The Best Nail Gun for Fencing
Straight talk: building a fence is mostly framing work, so the tool that actually fits it is a framing nailer, driving the long nails that hold rails to posts. A coil siding nailer is a great add for firing thin pickets fast, but it can't make the structural connections. For a lot of people, one framing nailer builds the whole fence.
The real fence tool: a framing nailer
A fence is a structure. Rails tie to posts, frames get built, and those connections need 2″–3½″ framing nails — which means a framing nailer (or screws), not a coil roofing or siding gun. This is the honest part most "best nailer for fencing" articles skip: a coil nailer's short nails won't hold structural framing. If you buy one tool for fence work, buy a framing nailer.
- Value pneumatic: the Metabo HPT NR90AES1 is the classic, affordable framing nailer — drives 2″–3½″ nails and just works.
- Cordless: a DeWalt 20V or Milwaukee M18 framing nailer if you'd rather skip the hose out in the yard.
Pickets: framing nailer or coil siding nailer
For the pickets themselves you have two honest options:
- Just use the framing nailer you already bought for the rails — it's the most common way people build a whole fence. Mind that a full-length framing nail can split thin or dry pickets, so use the shorter end of its range and keep back from edges.
- Add a coil siding nailer if you're firing a lot of pickets and want speed and a gentler drive on thin boards — its high capacity and depth control shine here. The Bostitch N66C is a good one, and it doubles for actual siding.
What you should not do is force a coil roofing or siding gun to do the structural framing — that's the framing nailer's job.
The nails: corrosion resistance is non-negotiable
- Hot-dipped galvanized is the minimum outdoors; stainless is the upgrade for cedar or coastal areas (cedar's tannins corrode ordinary nails and streak the wood).

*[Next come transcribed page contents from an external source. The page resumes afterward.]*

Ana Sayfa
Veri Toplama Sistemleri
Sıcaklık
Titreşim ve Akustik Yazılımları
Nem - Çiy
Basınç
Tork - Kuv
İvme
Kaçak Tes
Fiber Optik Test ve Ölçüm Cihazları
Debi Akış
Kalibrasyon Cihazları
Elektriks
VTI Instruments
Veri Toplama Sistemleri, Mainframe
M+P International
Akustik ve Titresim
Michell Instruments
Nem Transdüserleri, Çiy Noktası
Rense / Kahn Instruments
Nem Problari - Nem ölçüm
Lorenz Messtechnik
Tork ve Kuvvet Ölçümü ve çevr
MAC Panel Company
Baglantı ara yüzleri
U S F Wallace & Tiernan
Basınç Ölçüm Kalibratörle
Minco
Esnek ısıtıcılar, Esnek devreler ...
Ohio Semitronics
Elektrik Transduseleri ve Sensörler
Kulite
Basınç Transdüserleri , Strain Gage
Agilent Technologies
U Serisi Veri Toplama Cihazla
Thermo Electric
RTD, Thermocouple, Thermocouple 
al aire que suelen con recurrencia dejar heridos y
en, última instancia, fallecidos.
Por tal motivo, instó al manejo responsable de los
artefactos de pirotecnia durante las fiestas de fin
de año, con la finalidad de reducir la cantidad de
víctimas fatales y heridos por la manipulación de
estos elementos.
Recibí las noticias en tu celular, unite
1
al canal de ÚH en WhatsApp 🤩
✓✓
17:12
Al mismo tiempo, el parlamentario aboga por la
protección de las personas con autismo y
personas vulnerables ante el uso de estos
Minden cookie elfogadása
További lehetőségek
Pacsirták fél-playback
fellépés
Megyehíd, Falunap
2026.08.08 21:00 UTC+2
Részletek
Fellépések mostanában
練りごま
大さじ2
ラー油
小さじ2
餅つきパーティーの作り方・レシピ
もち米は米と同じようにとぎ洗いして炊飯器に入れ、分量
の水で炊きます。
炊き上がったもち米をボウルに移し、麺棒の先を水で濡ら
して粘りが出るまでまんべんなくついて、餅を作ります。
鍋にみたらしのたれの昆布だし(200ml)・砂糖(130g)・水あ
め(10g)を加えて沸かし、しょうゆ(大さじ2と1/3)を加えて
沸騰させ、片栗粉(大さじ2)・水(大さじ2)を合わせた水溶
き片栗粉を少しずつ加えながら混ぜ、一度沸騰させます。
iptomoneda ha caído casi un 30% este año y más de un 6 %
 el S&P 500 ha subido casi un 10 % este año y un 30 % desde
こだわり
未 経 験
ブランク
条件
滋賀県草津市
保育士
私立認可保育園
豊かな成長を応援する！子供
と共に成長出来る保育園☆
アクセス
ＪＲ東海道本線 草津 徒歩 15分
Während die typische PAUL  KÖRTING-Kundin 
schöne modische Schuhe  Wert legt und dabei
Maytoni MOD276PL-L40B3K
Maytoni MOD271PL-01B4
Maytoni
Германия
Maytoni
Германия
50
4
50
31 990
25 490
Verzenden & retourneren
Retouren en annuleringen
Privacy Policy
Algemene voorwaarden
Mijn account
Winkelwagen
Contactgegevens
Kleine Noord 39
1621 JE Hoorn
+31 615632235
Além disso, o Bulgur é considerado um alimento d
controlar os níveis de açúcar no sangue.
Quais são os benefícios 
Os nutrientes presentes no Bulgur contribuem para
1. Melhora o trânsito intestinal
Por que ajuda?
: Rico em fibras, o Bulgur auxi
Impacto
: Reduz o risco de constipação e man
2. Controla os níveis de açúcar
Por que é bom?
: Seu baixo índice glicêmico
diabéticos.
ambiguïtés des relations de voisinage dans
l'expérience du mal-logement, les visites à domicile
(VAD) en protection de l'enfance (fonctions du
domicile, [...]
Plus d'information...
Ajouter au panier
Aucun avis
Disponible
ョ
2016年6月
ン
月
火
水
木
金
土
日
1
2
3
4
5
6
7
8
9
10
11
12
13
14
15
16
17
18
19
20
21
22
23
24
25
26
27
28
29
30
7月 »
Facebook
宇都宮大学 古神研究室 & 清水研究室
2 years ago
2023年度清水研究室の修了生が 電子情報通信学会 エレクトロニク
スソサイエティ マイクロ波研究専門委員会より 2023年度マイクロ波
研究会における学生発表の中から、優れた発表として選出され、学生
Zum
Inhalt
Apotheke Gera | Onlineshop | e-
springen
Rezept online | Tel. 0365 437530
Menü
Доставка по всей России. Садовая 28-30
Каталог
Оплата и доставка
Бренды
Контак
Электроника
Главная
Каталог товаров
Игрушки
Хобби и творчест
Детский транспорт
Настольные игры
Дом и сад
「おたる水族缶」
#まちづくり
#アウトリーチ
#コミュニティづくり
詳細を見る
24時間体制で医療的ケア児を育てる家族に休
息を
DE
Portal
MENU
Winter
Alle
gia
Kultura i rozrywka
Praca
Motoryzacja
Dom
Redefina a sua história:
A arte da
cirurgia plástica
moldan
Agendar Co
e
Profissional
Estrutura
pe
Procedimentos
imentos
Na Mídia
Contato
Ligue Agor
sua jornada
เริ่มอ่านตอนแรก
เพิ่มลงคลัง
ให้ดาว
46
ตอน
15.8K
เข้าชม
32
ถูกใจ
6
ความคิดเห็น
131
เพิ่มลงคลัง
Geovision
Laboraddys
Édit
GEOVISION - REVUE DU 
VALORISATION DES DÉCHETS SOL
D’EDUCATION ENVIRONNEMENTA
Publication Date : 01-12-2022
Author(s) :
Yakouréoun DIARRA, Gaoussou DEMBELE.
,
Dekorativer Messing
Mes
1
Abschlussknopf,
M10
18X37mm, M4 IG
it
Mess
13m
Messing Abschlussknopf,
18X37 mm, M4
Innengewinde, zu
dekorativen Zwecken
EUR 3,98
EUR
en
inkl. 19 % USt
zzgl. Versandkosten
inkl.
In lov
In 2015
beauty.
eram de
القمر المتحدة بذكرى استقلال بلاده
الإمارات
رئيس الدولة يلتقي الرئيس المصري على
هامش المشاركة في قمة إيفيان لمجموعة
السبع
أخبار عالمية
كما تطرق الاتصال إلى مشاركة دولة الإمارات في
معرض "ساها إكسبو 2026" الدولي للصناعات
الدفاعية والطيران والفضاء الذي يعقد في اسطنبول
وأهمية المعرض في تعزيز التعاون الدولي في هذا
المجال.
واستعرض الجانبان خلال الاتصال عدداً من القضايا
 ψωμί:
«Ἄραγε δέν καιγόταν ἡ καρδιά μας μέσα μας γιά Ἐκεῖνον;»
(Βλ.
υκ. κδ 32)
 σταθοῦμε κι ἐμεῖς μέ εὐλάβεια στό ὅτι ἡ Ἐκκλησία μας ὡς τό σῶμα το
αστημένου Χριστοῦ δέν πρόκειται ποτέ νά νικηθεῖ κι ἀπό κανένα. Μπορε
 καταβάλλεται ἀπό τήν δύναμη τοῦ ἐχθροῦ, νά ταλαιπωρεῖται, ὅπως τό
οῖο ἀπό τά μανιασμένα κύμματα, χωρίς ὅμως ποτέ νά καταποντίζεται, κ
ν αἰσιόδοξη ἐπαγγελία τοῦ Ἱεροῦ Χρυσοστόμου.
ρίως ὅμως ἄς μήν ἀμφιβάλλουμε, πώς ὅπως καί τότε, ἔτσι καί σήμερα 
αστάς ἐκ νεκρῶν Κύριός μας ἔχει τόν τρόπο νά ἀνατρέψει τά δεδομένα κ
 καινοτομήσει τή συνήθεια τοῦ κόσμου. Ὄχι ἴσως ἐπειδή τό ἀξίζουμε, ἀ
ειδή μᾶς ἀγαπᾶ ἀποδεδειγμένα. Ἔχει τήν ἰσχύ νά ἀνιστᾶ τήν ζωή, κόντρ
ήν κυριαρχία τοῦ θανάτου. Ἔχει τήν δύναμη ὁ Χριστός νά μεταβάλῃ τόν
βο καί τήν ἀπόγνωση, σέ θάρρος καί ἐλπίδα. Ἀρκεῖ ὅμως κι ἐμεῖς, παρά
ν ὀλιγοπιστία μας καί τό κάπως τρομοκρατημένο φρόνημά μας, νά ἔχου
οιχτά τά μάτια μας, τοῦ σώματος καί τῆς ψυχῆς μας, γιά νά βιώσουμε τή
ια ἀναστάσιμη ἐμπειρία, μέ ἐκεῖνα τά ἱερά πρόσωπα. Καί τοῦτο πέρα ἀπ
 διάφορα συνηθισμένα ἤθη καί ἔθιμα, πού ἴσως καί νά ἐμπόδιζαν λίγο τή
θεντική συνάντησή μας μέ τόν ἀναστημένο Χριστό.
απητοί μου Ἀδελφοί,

- Ring-shank holds far better than smooth over years of wind and seasonal movement.
- Match the nail to the gun — framing nailers take collated framing nails; coil siding nailers take coil siding nails.
Honestly, should you screw it instead?
A lot of the longest-lasting fences are screwed, not nailed — screws resist seasonal movement better and let you pull a panel or gate apart later. Plenty of builders nail pickets for speed and screw the structural connections for longevity. Nails are faster; screws are more permanent-but-serviceable. Neither is wrong — just know the tradeoff.
Frequently asked questions
What nail gun do you use for a fence?
A framing nailer for the structure (posts, rails, frames) — and, optionally, a coil siding nailer to fire pickets fast. Many people build the whole fence with just a framing nailer.
Can you use a framing nailer for fence pickets?
Yes, and it's common. Use the shorter end of its nail range and stay back from picket edges so you don't split thin or dry boards.
Do you need a special "fence nailer"?
No — there's no dedicated fence gun. A framing nailer covers it, with a coil siding nailer as an optional pickets speed tool.
What nails for a wood fence?
Hot-dipped galvanized (or stainless for cedar), ring-shank, sized to bite well into the framing.